▶ [Prompt] Print the entries below word for word; the pictures stay out of your copy.

▶ [Given records]
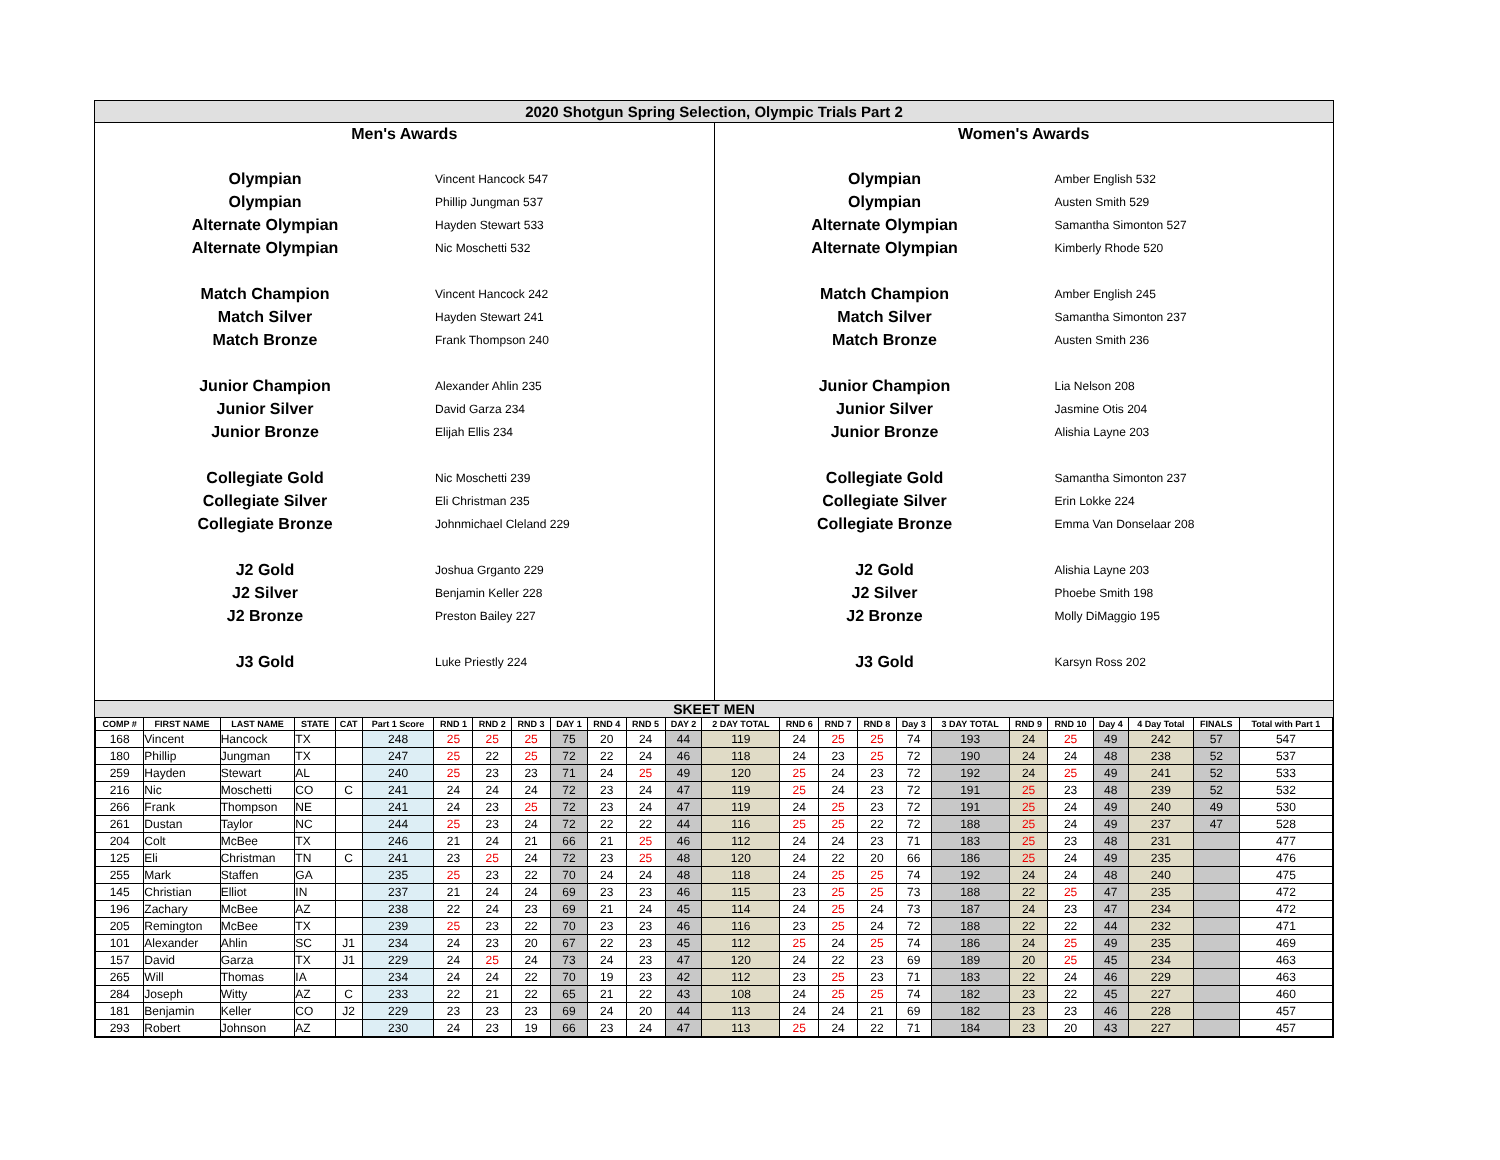2020 Shotgun Spring Selection, Olympic Trials Part 2
Men's Awards
Olympian Vincent Hancock 547
Olympian Phillip Jungman 537
Alternate Olympian Hayden Stewart 533
Alternate Olympian Nic Moschetti 532
Match Champion Vincent Hancock 242
Match Silver Hayden Stewart 241
Match Bronze Frank Thompson 240
Junior Champion Alexander Ahlin 235
Junior Silver David Garza 234
Junior Bronze Elijah Ellis 234
Collegiate Gold Nic Moschetti 239
Collegiate Silver Eli Christman 235
Collegiate Bronze Johnmichael Cleland 229
J2 Gold Joshua Grganto 229
J2 Silver Benjamin Keller 228
J2 Bronze Preston Bailey 227
J3 Gold Luke Priestly 224
Women's Awards
Olympian Amber English 532
Olympian Austen Smith 529
Alternate Olympian Samantha Simonton 527
Alternate Olympian Kimberly Rhode 520
Match Champion Amber English 245
Match Silver Samantha Simonton 237
Match Bronze Austen Smith 236
Junior Champion Lia Nelson 208
Junior Silver Jasmine Otis 204
Junior Bronze Alishia Layne 203
Collegiate Gold Samantha Simonton 237
Collegiate Silver Erin Lokke 224
Collegiate Bronze Emma Van Donselaar 208
J2 Gold Alishia Layne 203
J2 Silver Phoebe Smith 198
J2 Bronze Molly DiMaggio 195
J3 Gold Karsyn Ross 202
SKEET MEN
| COMP # | FIRST NAME | LAST NAME | STATE | CAT | Part 1 Score | RND 1 | RND 2 | RND 3 | DAY 1 | RND 4 | RND 5 | DAY 2 | 2 DAY TOTAL | RND 6 | RND 7 | RND 8 | Day 3 | 3 DAY TOTAL | RND 9 | RND 10 | Day 4 | 4 Day Total | FINALS | Total with Part 1 |
| --- | --- | --- | --- | --- | --- | --- | --- | --- | --- | --- | --- | --- | --- | --- | --- | --- | --- | --- | --- | --- | --- | --- | --- | --- |
| 168 | Vincent | Hancock | TX | | 248 | 25 | 25 | 25 | 75 | 20 | 24 | 44 | 119 | 24 | 25 | 25 | 74 | 193 | 24 | 25 | 49 | 242 | 57 | 547 |
| 180 | Phillip | Jungman | TX | | 247 | 25 | 22 | 25 | 72 | 22 | 24 | 46 | 118 | 24 | 23 | 25 | 72 | 190 | 24 | 24 | 48 | 238 | 52 | 537 |
| 259 | Hayden | Stewart | AL | | 240 | 25 | 23 | 23 | 71 | 24 | 25 | 49 | 120 | 25 | 24 | 23 | 72 | 192 | 24 | 25 | 49 | 241 | 52 | 533 |
| 216 | Nic | Moschetti | CO | C | 241 | 24 | 24 | 24 | 72 | 23 | 24 | 47 | 119 | 25 | 24 | 23 | 72 | 191 | 25 | 23 | 48 | 239 | 52 | 532 |
| 266 | Frank | Thompson | NE | | 241 | 24 | 23 | 25 | 72 | 23 | 24 | 47 | 119 | 24 | 25 | 23 | 72 | 191 | 25 | 24 | 49 | 240 | 49 | 530 |
| 261 | Dustan | Taylor | NC | | 244 | 25 | 23 | 24 | 72 | 22 | 22 | 44 | 116 | 25 | 25 | 22 | 72 | 188 | 25 | 24 | 49 | 237 | 47 | 528 |
| 204 | Colt | McBee | TX | | 246 | 21 | 24 | 21 | 66 | 21 | 25 | 46 | 112 | 24 | 24 | 23 | 71 | 183 | 25 | 23 | 48 | 231 | | 477 |
| 125 | Eli | Christman | TN | C | 241 | 23 | 25 | 24 | 72 | 23 | 25 | 48 | 120 | 24 | 22 | 20 | 66 | 186 | 25 | 24 | 49 | 235 | | 476 |
| 255 | Mark | Staffen | GA | | 235 | 25 | 23 | 22 | 70 | 24 | 24 | 48 | 118 | 24 | 25 | 25 | 74 | 192 | 24 | 24 | 48 | 240 | | 475 |
| 145 | Christian | Elliot | IN | | 237 | 21 | 24 | 24 | 69 | 23 | 23 | 46 | 115 | 23 | 25 | 25 | 73 | 188 | 22 | 25 | 47 | 235 | | 472 |
| 196 | Zachary | McBee | AZ | | 238 | 22 | 24 | 23 | 69 | 21 | 24 | 45 | 114 | 24 | 25 | 24 | 73 | 187 | 24 | 23 | 47 | 234 | | 472 |
| 205 | Remington | McBee | TX | | 239 | 25 | 23 | 22 | 70 | 23 | 23 | 46 | 116 | 23 | 25 | 24 | 72 | 188 | 22 | 22 | 44 | 232 | | 471 |
| 101 | Alexander | Ahlin | SC | J1 | 234 | 24 | 23 | 20 | 67 | 22 | 23 | 45 | 112 | 25 | 24 | 25 | 74 | 186 | 24 | 25 | 49 | 235 | | 469 |
| 157 | David | Garza | TX | J1 | 229 | 24 | 25 | 24 | 73 | 24 | 23 | 47 | 120 | 24 | 22 | 23 | 69 | 189 | 20 | 25 | 45 | 234 | | 463 |
| 265 | Will | Thomas | IA | | 234 | 24 | 24 | 22 | 70 | 19 | 23 | 42 | 112 | 23 | 25 | 23 | 71 | 183 | 22 | 24 | 46 | 229 | | 463 |
| 284 | Joseph | Witty | AZ | C | 233 | 22 | 21 | 22 | 65 | 21 | 22 | 43 | 108 | 24 | 25 | 25 | 74 | 182 | 23 | 22 | 45 | 227 | | 460 |
| 181 | Benjamin | Keller | CO | J2 | 229 | 23 | 23 | 23 | 69 | 24 | 20 | 44 | 113 | 24 | 24 | 21 | 69 | 182 | 23 | 23 | 46 | 228 | | 457 |
| 293 | Robert | Johnson | AZ | | 230 | 24 | 23 | 19 | 66 | 23 | 24 | 47 | 113 | 25 | 24 | 22 | 71 | 184 | 23 | 20 | 43 | 227 | | 457 |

▶ [Answer for the task]
2020 Shotgun Spring Selection, Olympic Trials Part 2
Men's Awards
Olympian Vincent Hancock 547
Olympian Phillip Jungman 537
Alternate Olympian Hayden Stewart 533
Alternate Olympian Nic Moschetti 532
Match Champion Vincent Hancock 242
Match Silver Hayden Stewart 241
Match Bronze Frank Thompson 240
Junior Champion Alexander Ahlin 235
Junior Silver David Garza 234
Junior Bronze Elijah Ellis 234
Collegiate Gold Nic Moschetti 239
Collegiate Silver Eli Christman 235
Collegiate Bronze Johnmichael Cleland 229
J2 Gold Joshua Grganto 229
J2 Silver Benjamin Keller 228
J2 Bronze Preston Bailey 227
J3 Gold Luke Priestly 224
Women's Awards
Olympian Amber English 532
Olympian Austen Smith 529
Alternate Olympian Samantha Simonton 527
Alternate Olympian Kimberly Rhode 520
Match Champion Amber English 245
Match Silver Samantha Simonton 237
Match Bronze Austen Smith 236
Junior Champion Lia Nelson 208
Junior Silver Jasmine Otis 204
Junior Bronze Alishia Layne 203
Collegiate Gold Samantha Simonton 237
Collegiate Silver Erin Lokke 224
Collegiate Bronze Emma Van Donselaar 208
J2 Gold Alishia Layne 203
J2 Silver Phoebe Smith 198
J2 Bronze Molly DiMaggio 195
J3 Gold Karsyn Ross 202
SKEET MEN
| COMP # | FIRST NAME | LAST NAME | STATE | CAT | Part 1 Score | RND 1 | RND 2 | RND 3 | DAY 1 | RND 4 | RND 5 | DAY 2 | 2 DAY TOTAL | RND 6 | RND 7 | RND 8 | Day 3 | 3 DAY TOTAL | RND 9 | RND 10 | Day 4 | 4 Day Total | FINALS | Total with Part 1 |
| --- | --- | --- | --- | --- | --- | --- | --- | --- | --- | --- | --- | --- | --- | --- | --- | --- | --- | --- | --- | --- | --- | --- | --- | --- |
| 168 | Vincent | Hancock | TX | | 248 | 25 | 25 | 25 | 75 | 20 | 24 | 44 | 119 | 24 | 25 | 25 | 74 | 193 | 24 | 25 | 49 | 242 | 57 | 547 |
| 180 | Phillip | Jungman | TX | | 247 | 25 | 22 | 25 | 72 | 22 | 24 | 46 | 118 | 24 | 23 | 25 | 72 | 190 | 24 | 24 | 48 | 238 | 52 | 537 |
| 259 | Hayden | Stewart | AL | | 240 | 25 | 23 | 23 | 71 | 24 | 25 | 49 | 120 | 25 | 24 | 23 | 72 | 192 | 24 | 25 | 49 | 241 | 52 | 533 |
| 216 | Nic | Moschetti | CO | C | 241 | 24 | 24 | 24 | 72 | 23 | 24 | 47 | 119 | 25 | 24 | 23 | 72 | 191 | 25 | 23 | 48 | 239 | 52 | 532 |
| 266 | Frank | Thompson | NE | | 241 | 24 | 23 | 25 | 72 | 23 | 24 | 47 | 119 | 24 | 25 | 23 | 72 | 191 | 25 | 24 | 49 | 240 | 49 | 530 |
| 261 | Dustan | Taylor | NC | | 244 | 25 | 23 | 24 | 72 | 22 | 22 | 44 | 116 | 25 | 25 | 22 | 72 | 188 | 25 | 24 | 49 | 237 | 47 | 528 |
| 204 | Colt | McBee | TX | | 246 | 21 | 24 | 21 | 66 | 21 | 25 | 46 | 112 | 24 | 24 | 23 | 71 | 183 | 25 | 23 | 48 | 231 | | 477 |
| 125 | Eli | Christman | TN | C | 241 | 23 | 25 | 24 | 72 | 23 | 25 | 48 | 120 | 24 | 22 | 20 | 66 | 186 | 25 | 24 | 49 | 235 | | 476 |
| 255 | Mark | Staffen | GA | | 235 | 25 | 23 | 22 | 70 | 24 | 24 | 48 | 118 | 24 | 25 | 25 | 74 | 192 | 24 | 24 | 48 | 240 | | 475 |
| 145 | Christian | Elliot | IN | | 237 | 21 | 24 | 24 | 69 | 23 | 23 | 46 | 115 | 23 | 25 | 25 | 73 | 188 | 22 | 25 | 47 | 235 | | 472 |
| 196 | Zachary | McBee | AZ | | 238 | 22 | 24 | 23 | 69 | 21 | 24 | 45 | 114 | 24 | 25 | 24 | 73 | 187 | 24 | 23 | 47 | 234 | | 472 |
| 205 | Remington | McBee | TX | | 239 | 25 | 23 | 22 | 70 | 23 | 23 | 46 | 116 | 23 | 25 | 24 | 72 | 188 | 22 | 22 | 44 | 232 | | 471 |
| 101 | Alexander | Ahlin | SC | J1 | 234 | 24 | 23 | 20 | 67 | 22 | 23 | 45 | 112 | 25 | 24 | 25 | 74 | 186 | 24 | 25 | 49 | 235 | | 469 |
| 157 | David | Garza | TX | J1 | 229 | 24 | 25 | 24 | 73 | 24 | 23 | 47 | 120 | 24 | 22 | 23 | 69 | 189 | 20 | 25 | 45 | 234 | | 463 |
| 265 | Will | Thomas | IA | | 234 | 24 | 24 | 22 | 70 | 19 | 23 | 42 | 112 | 23 | 25 | 23 | 71 | 183 | 22 | 24 | 46 | 229 | | 463 |
| 284 | Joseph | Witty | AZ | C | 233 | 22 | 21 | 22 | 65 | 21 | 22 | 43 | 108 | 24 | 25 | 25 | 74 | 182 | 23 | 22 | 45 | 227 | | 460 |
| 181 | Benjamin | Keller | CO | J2 | 229 | 23 | 23 | 23 | 69 | 24 | 20 | 44 | 113 | 24 | 24 | 21 | 69 | 182 | 23 | 23 | 46 | 228 | | 457 |
| 293 | Robert | Johnson | AZ | | 230 | 24 | 23 | 19 | 66 | 23 | 24 | 47 | 113 | 25 | 24 | 22 | 71 | 184 | 23 | 20 | 43 | 227 | | 457 |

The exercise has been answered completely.